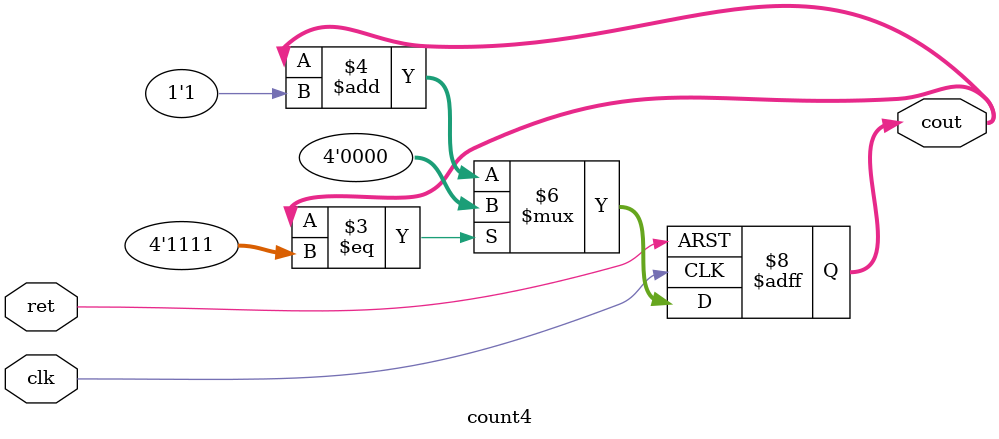
<source format=v>
module count4(clk,ret,cout);

input clk;
input ret;
output [3:0] cout;

reg [3:0] cnt;
reg [3:0] cout;

always@(posedge clk or negedge ret) begin
	if(!ret) cout=1'b0;
	else if(cout==4'b1111) cout<=1'd0;
	else
		cout<=cout+1'b1;
		
end
endmodule
</source>
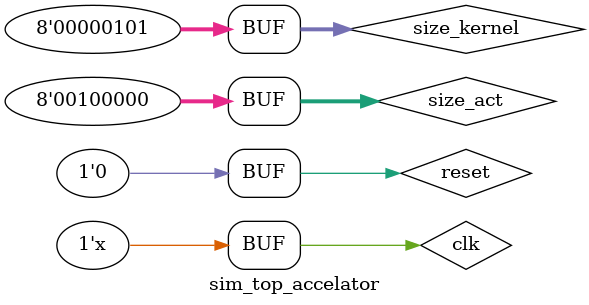
<source format=v>
`timescale 1ns / 1ps


module sim_top_accelator();

reg							clk;
reg 						reset;
reg 		[7:0]			size_act;
reg			[7:0]			size_kernel;

wire		[15:0]			result;

initial
begin
	size_kernel <= 8'h05;
	size_act	<= 32;
	#10	clk	<=	1'b0;
	#10	clk <=	1'b1;
		reset<=	1'b0;
	#10	reset <= 1'b1;
		clk <= 1'b0;
	#10	reset <= 1'b0;
	#10	clk	<=	1'b1;
end

always
begin
	#30	clk = ~clk;
end

top_accelator U1(
	.clk				(clk),
	.reset				(reset),
	.size_act 			(size_act),
	.size_kernel		(size_kernel),
	.result				(result));
endmodule

</source>
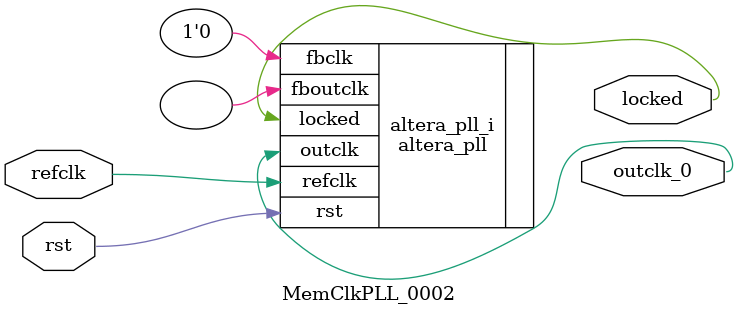
<source format=v>
`timescale 1ns/10ps
module  MemClkPLL_0002(

	// interface 'refclk'
	input wire refclk,

	// interface 'reset'
	input wire rst,

	// interface 'outclk0'
	output wire outclk_0,

	// interface 'locked'
	output wire locked
);

	altera_pll #(
		.fractional_vco_multiplier("false"),
		.reference_clock_frequency("50.0 MHz"),
		.operation_mode("direct"),
		.number_of_clocks(1),
		.output_clock_frequency0("50.000000 MHz"),
		.phase_shift0("10000 ps"),
		.duty_cycle0(50),
		.output_clock_frequency1("0 MHz"),
		.phase_shift1("0 ps"),
		.duty_cycle1(50),
		.output_clock_frequency2("0 MHz"),
		.phase_shift2("0 ps"),
		.duty_cycle2(50),
		.output_clock_frequency3("0 MHz"),
		.phase_shift3("0 ps"),
		.duty_cycle3(50),
		.output_clock_frequency4("0 MHz"),
		.phase_shift4("0 ps"),
		.duty_cycle4(50),
		.output_clock_frequency5("0 MHz"),
		.phase_shift5("0 ps"),
		.duty_cycle5(50),
		.output_clock_frequency6("0 MHz"),
		.phase_shift6("0 ps"),
		.duty_cycle6(50),
		.output_clock_frequency7("0 MHz"),
		.phase_shift7("0 ps"),
		.duty_cycle7(50),
		.output_clock_frequency8("0 MHz"),
		.phase_shift8("0 ps"),
		.duty_cycle8(50),
		.output_clock_frequency9("0 MHz"),
		.phase_shift9("0 ps"),
		.duty_cycle9(50),
		.output_clock_frequency10("0 MHz"),
		.phase_shift10("0 ps"),
		.duty_cycle10(50),
		.output_clock_frequency11("0 MHz"),
		.phase_shift11("0 ps"),
		.duty_cycle11(50),
		.output_clock_frequency12("0 MHz"),
		.phase_shift12("0 ps"),
		.duty_cycle12(50),
		.output_clock_frequency13("0 MHz"),
		.phase_shift13("0 ps"),
		.duty_cycle13(50),
		.output_clock_frequency14("0 MHz"),
		.phase_shift14("0 ps"),
		.duty_cycle14(50),
		.output_clock_frequency15("0 MHz"),
		.phase_shift15("0 ps"),
		.duty_cycle15(50),
		.output_clock_frequency16("0 MHz"),
		.phase_shift16("0 ps"),
		.duty_cycle16(50),
		.output_clock_frequency17("0 MHz"),
		.phase_shift17("0 ps"),
		.duty_cycle17(50),
		.pll_type("General"),
		.pll_subtype("General")
	) altera_pll_i (
		.rst	(rst),
		.outclk	({outclk_0}),
		.locked	(locked),
		.fboutclk	( ),
		.fbclk	(1'b0),
		.refclk	(refclk)
	);
endmodule


</source>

──────────────────────────────

Goal of the exercise: Copy the data above line for line, skipping every picture.

Task result:
<source format=v>
module count4(clk,ret,cout);

input clk;
input ret;
output [3:0] cout;

reg [3:0] cnt;
reg [3:0] cout;

always@(posedge clk or negedge ret) begin
	if(!ret) cout=1'b0;
	else if(cout==4'b1111) cout<=1'd0;
	else
		cout<=cout+1'b1;
		
end
endmodule
</source>
<source format=v>
`timescale 1ns / 1ps


module sim_top_accelator();

reg							clk;
reg 						reset;
reg 		[7:0]			size_act;
reg			[7:0]			size_kernel;

wire		[15:0]			result;

initial
begin
	size_kernel <= 8'h05;
	size_act	<= 32;
	#10	clk	<=	1'b0;
	#10	clk <=	1'b1;
		reset<=	1'b0;
	#10	reset <= 1'b1;
		clk <= 1'b0;
	#10	reset <= 1'b0;
	#10	clk	<=	1'b1;
end

always
begin
	#30	clk = ~clk;
end

top_accelator U1(
	.clk				(clk),
	.reset				(reset),
	.size_act 			(size_act),
	.size_kernel		(size_kernel),
	.result				(result));
endmodule

</source>
<source format=v>
`timescale 1ns/10ps
module  MemClkPLL_0002(

	// interface 'refclk'
	input wire refclk,

	// interface 'reset'
	input wire rst,

	// interface 'outclk0'
	output wire outclk_0,

	// interface 'locked'
	output wire locked
);

	altera_pll #(
		.fractional_vco_multiplier("false"),
		.reference_clock_frequency("50.0 MHz"),
		.operation_mode("direct"),
		.number_of_clocks(1),
		.output_clock_frequency0("50.000000 MHz"),
		.phase_shift0("10000 ps"),
		.duty_cycle0(50),
		.output_clock_frequency1("0 MHz"),
		.phase_shift1("0 ps"),
		.duty_cycle1(50),
		.output_clock_frequency2("0 MHz"),
		.phase_shift2("0 ps"),
		.duty_cycle2(50),
		.output_clock_frequency3("0 MHz"),
		.phase_shift3("0 ps"),
		.duty_cycle3(50),
		.output_clock_frequency4("0 MHz"),
		.phase_shift4("0 ps"),
		.duty_cycle4(50),
		.output_clock_frequency5("0 MHz"),
		.phase_shift5("0 ps"),
		.duty_cycle5(50),
		.output_clock_frequency6("0 MHz"),
		.phase_shift6("0 ps"),
		.duty_cycle6(50),
		.output_clock_frequency7("0 MHz"),
		.phase_shift7("0 ps"),
		.duty_cycle7(50),
		.output_clock_frequency8("0 MHz"),
		.phase_shift8("0 ps"),
		.duty_cycle8(50),
		.output_clock_frequency9("0 MHz"),
		.phase_shift9("0 ps"),
		.duty_cycle9(50),
		.output_clock_frequency10("0 MHz"),
		.phase_shift10("0 ps"),
		.duty_cycle10(50),
		.output_clock_frequency11("0 MHz"),
		.phase_shift11("0 ps"),
		.duty_cycle11(50),
		.output_clock_frequency12("0 MHz"),
		.phase_shift12("0 ps"),
		.duty_cycle12(50),
		.output_clock_frequency13("0 MHz"),
		.phase_shift13("0 ps"),
		.duty_cycle13(50),
		.output_clock_frequency14("0 MHz"),
		.phase_shift14("0 ps"),
		.duty_cycle14(50),
		.output_clock_frequency15("0 MHz"),
		.phase_shift15("0 ps"),
		.duty_cycle15(50),
		.output_clock_frequency16("0 MHz"),
		.phase_shift16("0 ps"),
		.duty_cycle16(50),
		.output_clock_frequency17("0 MHz"),
		.phase_shift17("0 ps"),
		.duty_cycle17(50),
		.pll_type("General"),
		.pll_subtype("General")
	) altera_pll_i (
		.rst	(rst),
		.outclk	({outclk_0}),
		.locked	(locked),
		.fboutclk	( ),
		.fbclk	(1'b0),
		.refclk	(refclk)
	);
endmodule


</source>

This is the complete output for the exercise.